Öte yandan, şikayetçi borçlunun, süresinde kıymet takdirine itiraz etmediği düşünülse de, icra müdürlüğünce alınan kıymet takdirinin satışa esas alınmadığı, kıymet takdirine itiraz sonucu alınan raporun satışa esas alındığı, şikayetçi borçluya 09/07/2015 tarihinde tebliğ edilen satış ilanı tebligatının incelenmesinde de; beyanı alınan komşunun imzasının alınmadığı, imzadan imtina etmiş ise bu husus tebliğ mazbatasına yazılmadığı gibi, haber bırakılan komşu isminin de belirtilmediği görülmekle, borçluya, satış ilanının da Tebligat Kanunu"nun 21/1. maddesine göre usulüne uygun tebliğ edilmediği gözetildiğinde, şikayetçi borçlunun, satışa esas alınan kıymet takdirinden, satış ilanı tebliği ile haberdar olmadığı tabiidir. Kaldı ki borçlunun, bu hususlarla birlikte satışın durdurulması talebi ile icra mahkemesine şikayette bulunduğu da görülmektedir.
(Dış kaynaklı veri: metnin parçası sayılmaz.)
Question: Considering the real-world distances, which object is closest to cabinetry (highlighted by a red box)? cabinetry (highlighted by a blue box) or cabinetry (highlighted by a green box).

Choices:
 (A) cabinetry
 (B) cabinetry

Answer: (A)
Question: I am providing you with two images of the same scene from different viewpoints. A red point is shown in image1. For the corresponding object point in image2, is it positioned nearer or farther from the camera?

O halde mahkemece, şikayetin kabulü ile ihalenin feshine karar verilmesi gerekirken, yazılı gerekçe ile istemin reddi yönünde hüküm tesisi isabetsizdir.
SONUÇ : Şikayetçi borçlu ..."ın temyiz itirazlarının kısmen kabulü ile mahkeme kararının yukarıda (3) nolu bentte yazılı nedenlerle İİK"nun 366. ve HUMK’nun 428. maddeleri uyarınca (BOZULMASINA), peşin alınan harcın istek halinde iadesine, ilamın tebliğinden itibaren 10 gün içinde karar düzeltme yolu açık olmak üzere, 16/02/2017 gününde oybirliğiyle karar verildi.